Dearborn Police Chief Ronald Haddad said with the more lenient state law in effect, enforcement will be tougher.

“If any injuries occur, we’ll prosecute to the fullest,” Haddad said.

He added that prosecution will occur on a case-by- case basis.

Haddad said injuries can occur if proper precautions are not taken, because fireworks such as bottle rockets and Roman candles have the potential to be dangerous.

“They are unpredictable,” Haddad said. “They can fly, they are erratic … you can knock your eye out, you can lose fingers.”

In 2010 more than 8,000 people across the country were treated for burn injuries caused by fireworks, according to the release.

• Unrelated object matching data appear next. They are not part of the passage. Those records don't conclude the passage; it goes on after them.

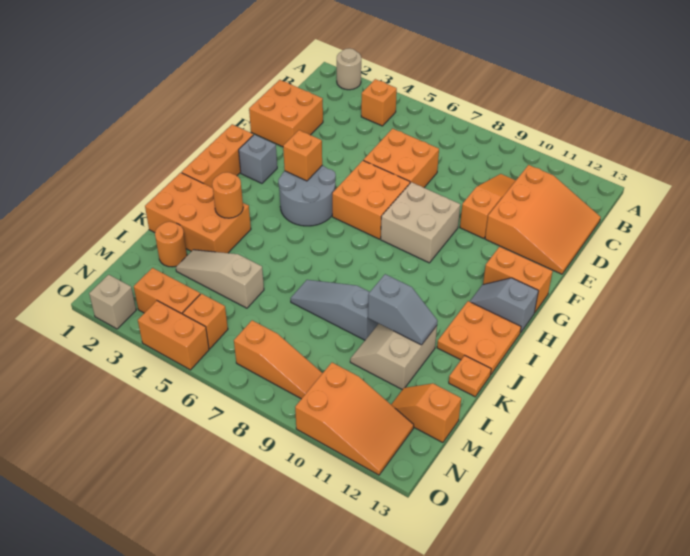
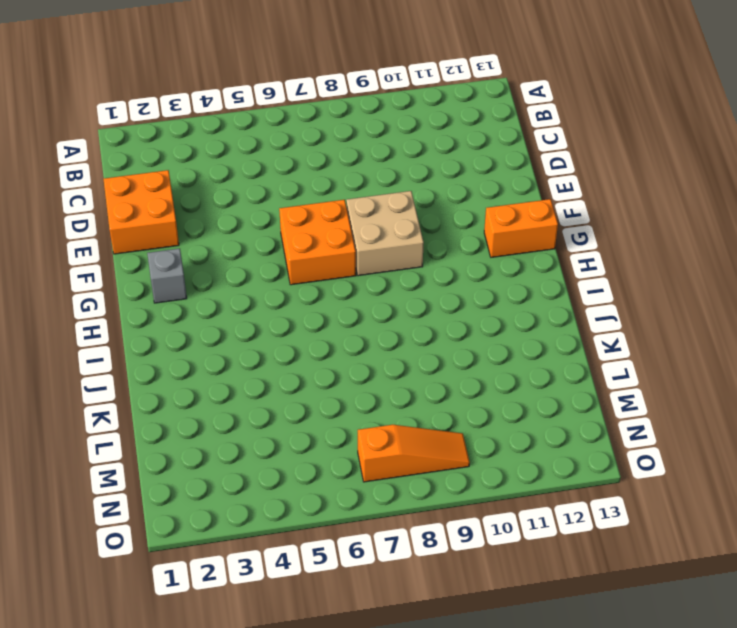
none -> tan round brick A2 level 1
none -> orange brick B4 level 1
none -> orange slope C10:E10 level 1 top E
none -> orange slope C11:E13 level 1 top 11

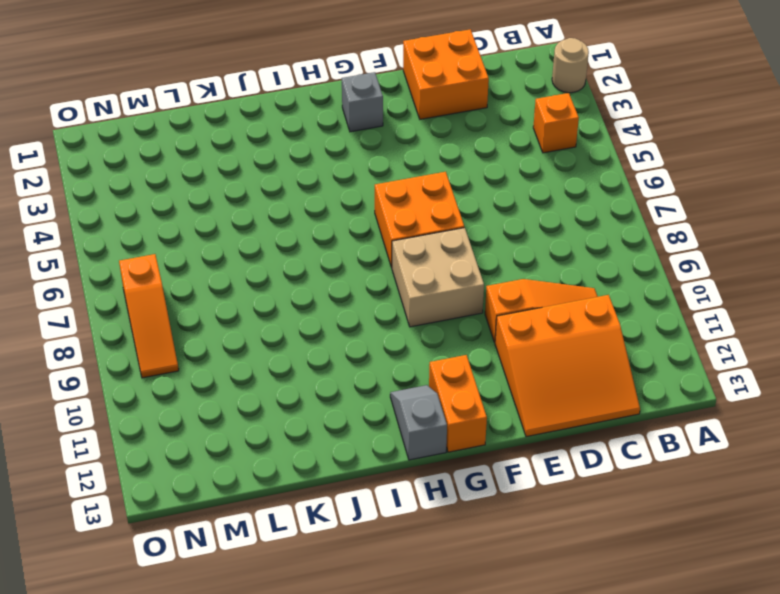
none -> orange brick D6:E7 level 1
none -> orange brick G1:I1 level 1
none -> grey round brick G4:H5 level 1
none -> orange plate I12:J13 level 1

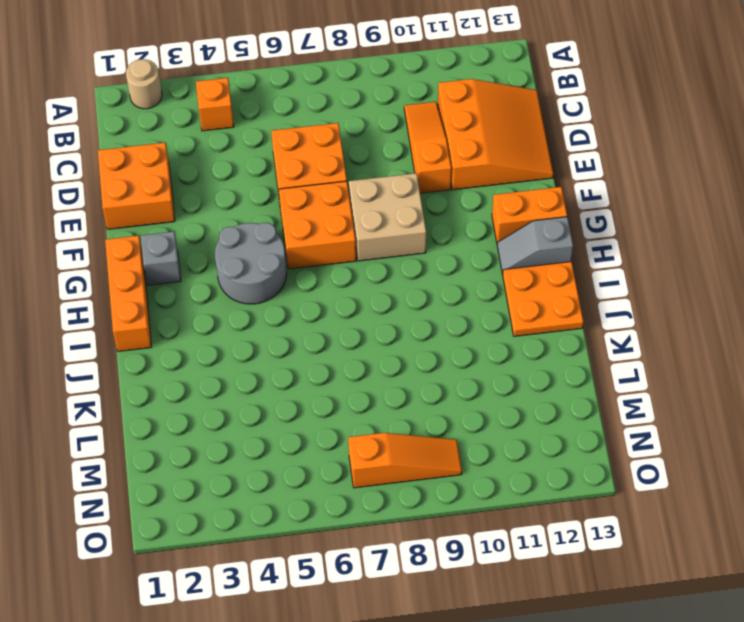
none -> orange brick J1:K3 level 1
none -> grey slope K7:K9 level 1 top 9
none -> tan slope K10:L11 level 1 top 11
none -> orange plate K13 level 1

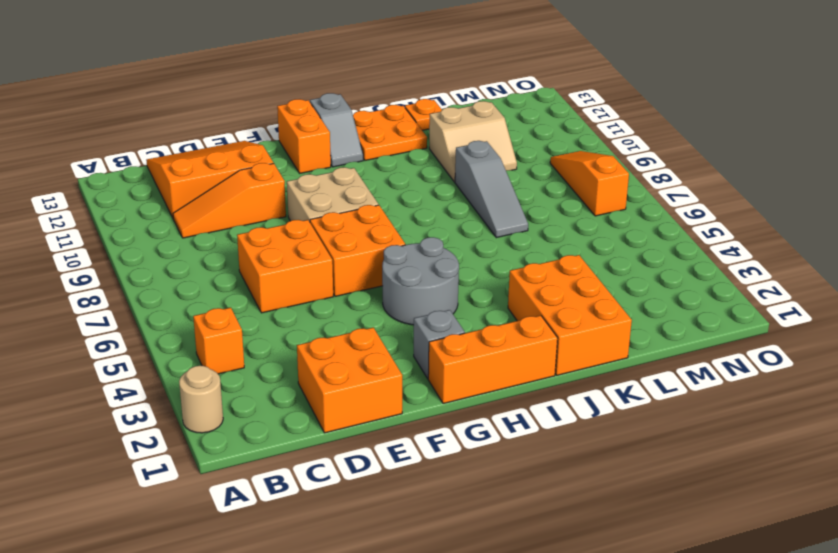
none -> orange round brick L2 level 1
none -> tan slope L3:L5 level 1 top 5
none -> orange slope M12:M13 level 1 top 13
none -> orange brick N3:N4 level 1

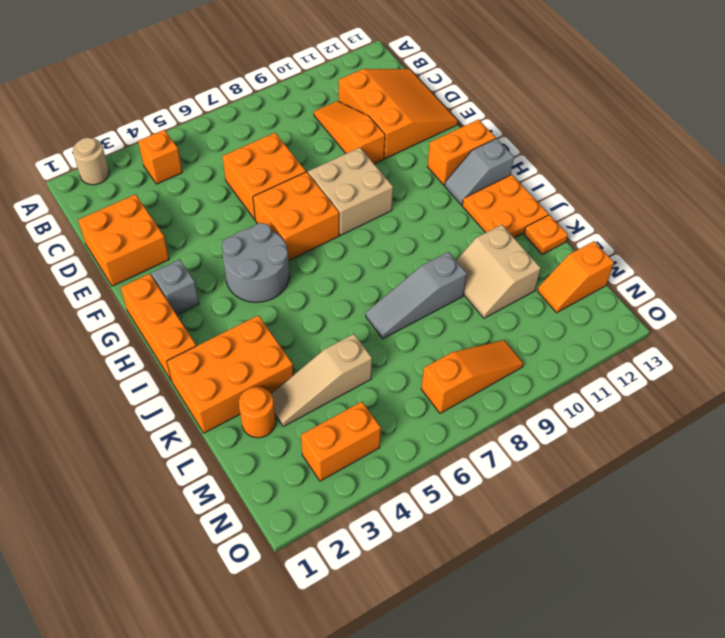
none -> orange brick N5 level 1
none -> orange slope N10:O12 level 1 top 10
none -> tan brick O2 level 1
none -> orange brick O4:O5 level 1

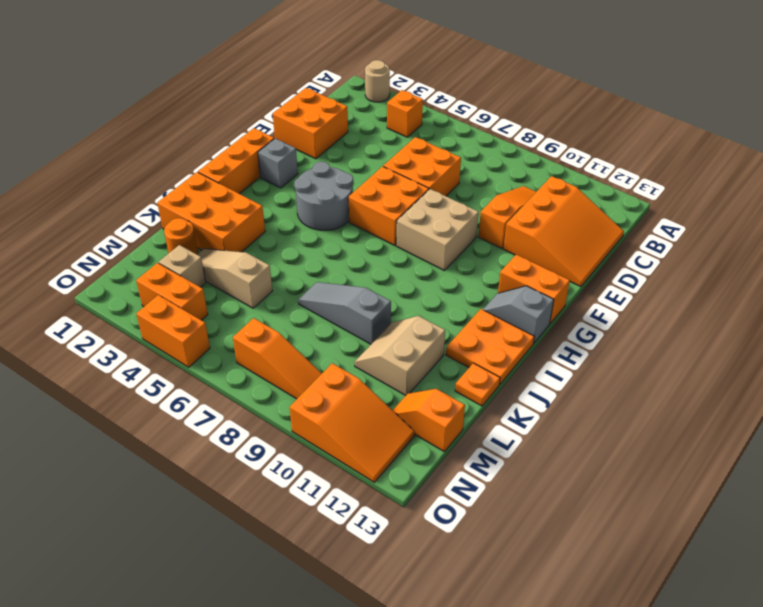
tan brick M3 level 1 -> tan brick O2 level 1
none -> orange brick N5 level 1
none -> orange brick G4 level 2
none -> orange round brick J3 level 2
none -> grey slope K10:K11 level 2 top 10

Every year, thousands of dollars in property damage are reported because of fires caused by the unsafe use of fireworks, according to the release.

Telegraph Cigarette Station Owner Kevin Bruce sells bottle rockets and Roman candles, and said even though there has not been a big rush on customers purchasing fireworks from the store, at 3965 Telegraph, there will be soon, especially with the ban lifted.

“Five to seven days (before July 4) we get busy,” Bruce said. “But we are expecting (the ban lift) to be a good thing hopefully. Anything that makes customers get in the door to spend their money is a very good thing.”

Safety also is a good thing, Bruce said, because in accordance with state law, he does not allow customers under 18 years old to purchase fireworks, or anything airborne.

“Several weeks ago I had a couple kids about 15 and 16 years old come in and try to buy some,” Bruce said. “Kids are irresponsible, especially for the newly legal ones. And some of these fireworks are really powerful explosives and you don’t want someone getting their hands on them.”

Dearborn resident Joe Sullivan said even though he didn’t give the new law much thought, he doesn’t mind the change.

“Kids are doing it anyway,” Sullivan said.

Dearborn residents are encouraged to call 313-943-3030 to anonymously report unsafe activity in their neighborhood, or to call 911 if there is a dangerous or emergency situation.

Dearborn Heights residents are encouraged to call 313-277-677 to anonymously report unsafe activity in their neighborhood, or to call 911 if there is a dangerous or emergency situation.